Each program prints the time to create I actors in microseconds.

Runtime Overhead

This benchmark is presented in Section 5.2 of the paper. It requires some adjustments to CAF as the timepoints used for measurement are usually included. The following external variables must be added to the command class actor-framework/libcaf_opencl/caf/opencl/command.hpp:

In lines 44 and 45:

static std::chrono::high_resolution_clock::time_point a;
static std::chrono::high_resolution_clock::time_point b;

In line 100 at the beginning of the first enqueue function

a = std::chrono::high_resolution_clock::now();

And in line 229 in the first line of the handle_results function

b = std::chrono::high_resolution_clock::now();

The related program is called bench_overhead and requires a matrix size as input (-s N). The paper includes measurements for sizes of N = 1000, 4000, 8000 and 12000. The benchmarks prints three measurements in microseconds: the total runtime, the time spent in OpenCL and the difference between both values (separated by commas).

Baseline Comparison

The benchmark is presented in Section 5.3 of the paper. The programs for the comparison are bench_native_comparison for native OpenCL and bench_caf_comparison for the OpenCL actor. Both require a matrix size -s N and an iteration count -i I. Optionally, a device can be specified with -d D. The paper uses a size of N equal to 1,000 and iterations I from 1,000 to 10,000 in steps of 1,000.
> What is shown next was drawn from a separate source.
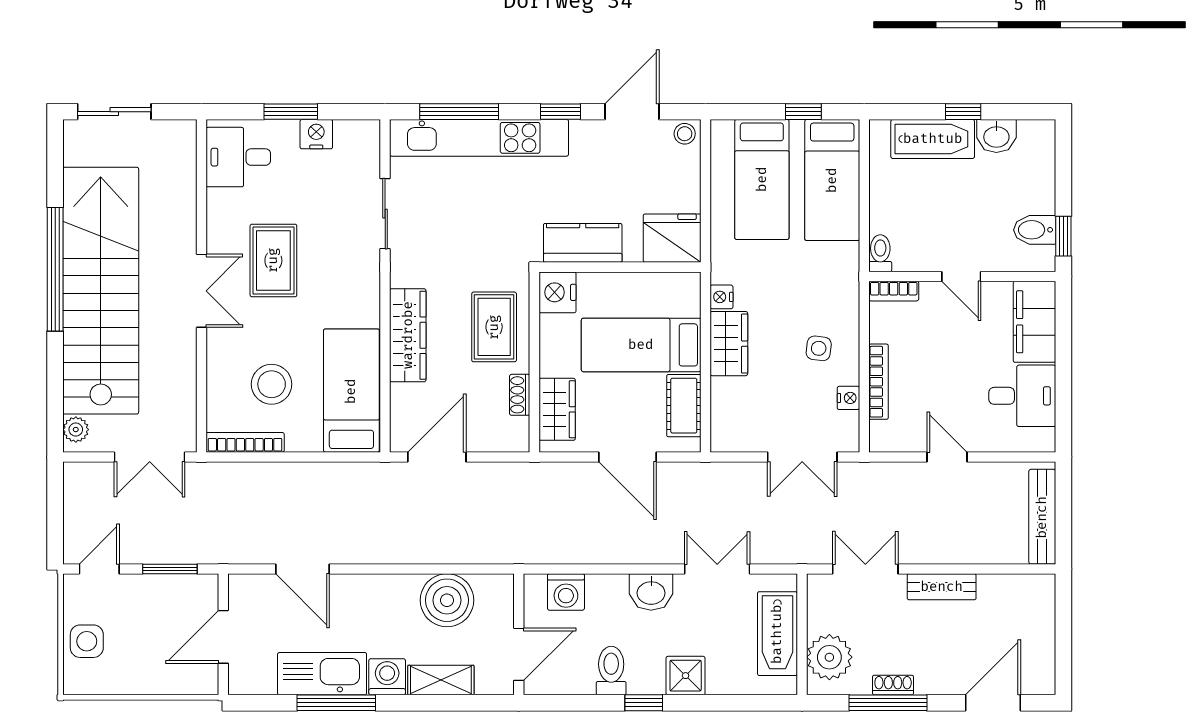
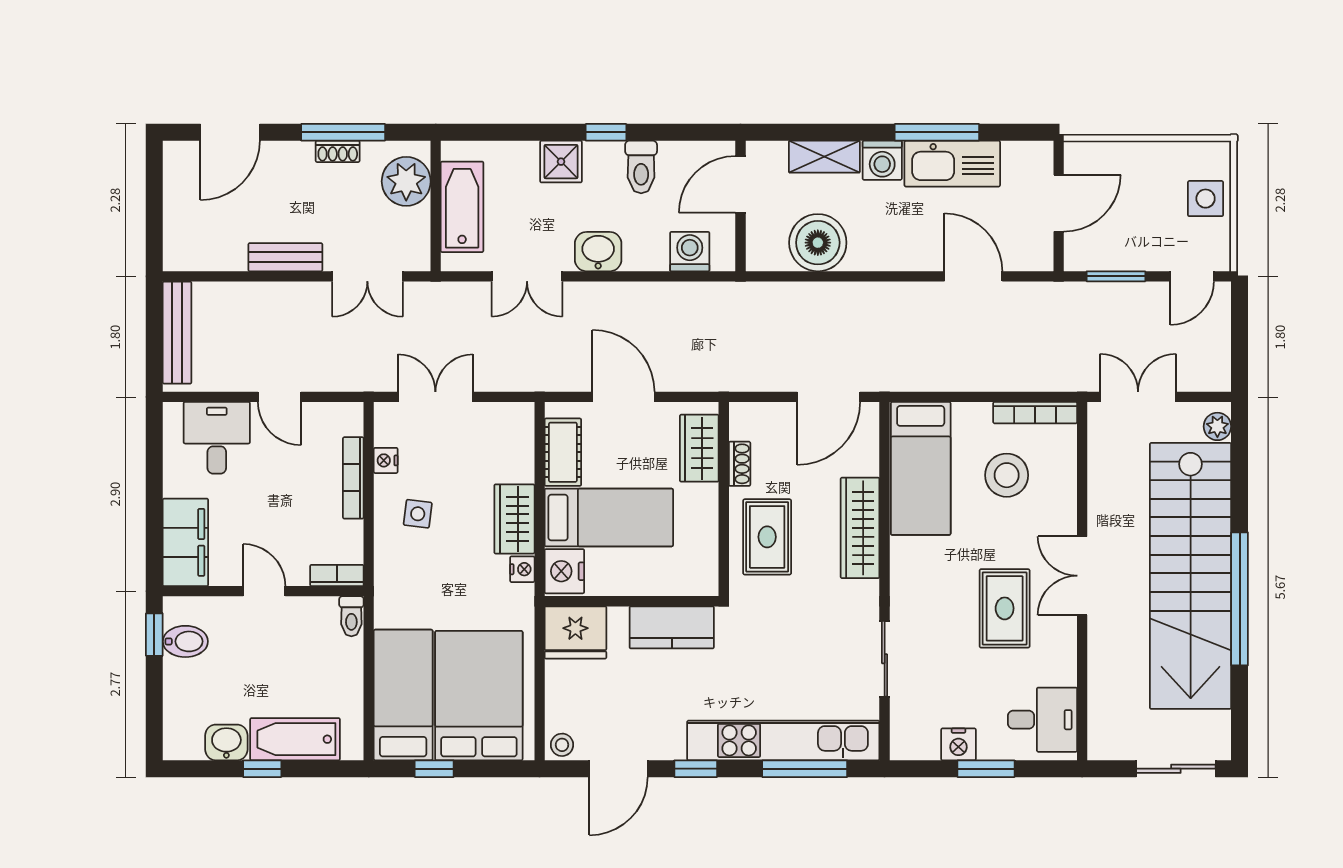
bed: (762, 179) -> (479, 696), width x1.50
nightstand: (557, 292) -> (564, 571), moved, turned 180
desk: (1022, 396) -> (217, 438), moved, turned 90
Each program prints the runtime for I iterations in microseconds.

Scaling in a heterogeneous setup

This benchmark is implemented in the program bench_matrix_offloading which calculates an image of Mandelbrot set. Configuration arguments are the width (-W WIDTH) and height (-H HEIGHT) of the image as well as the percentage that is offloaded with OpenCL (--with-opencl=PERCENTAGE). Additionally, the program accepts a device name (-d D) and a number of iterations to perform (-i I).

The graphs in the paper were calculated with a width and height of 16,000 for 100 and 1,000 iterations while moving the image from the CPU to an OpenCL device in steps of 10%.

Measurement Data

The Origin project file in the repository includes the data and the graphs in the paper.

Building

The script build_deps.sh will build all project for you, but this can be done manually via the following commands:

CAF

cd actor-framework
./configure --build-type=release
make -j 4

VAST

cd vast
./configure --build-type=release --with-caf=../actor-framework/build
make -j 4

Indexing

cd indexing
./configure --build-type=release --with-caf=../actor-framework/build --with-vast=../vast/build
make -j 4

Benchmarks

cd benchmarks
./configure --build-type=release --with-caf=../actor-framework/build
make -j 4

Notes

For more CAF-related benchmarks, see the CAF Benchmark Suit. It compares CAF to various actor implementations such as Scala or Erlang. For more general actor benchmarks, take a look at the Savina benchmark suite.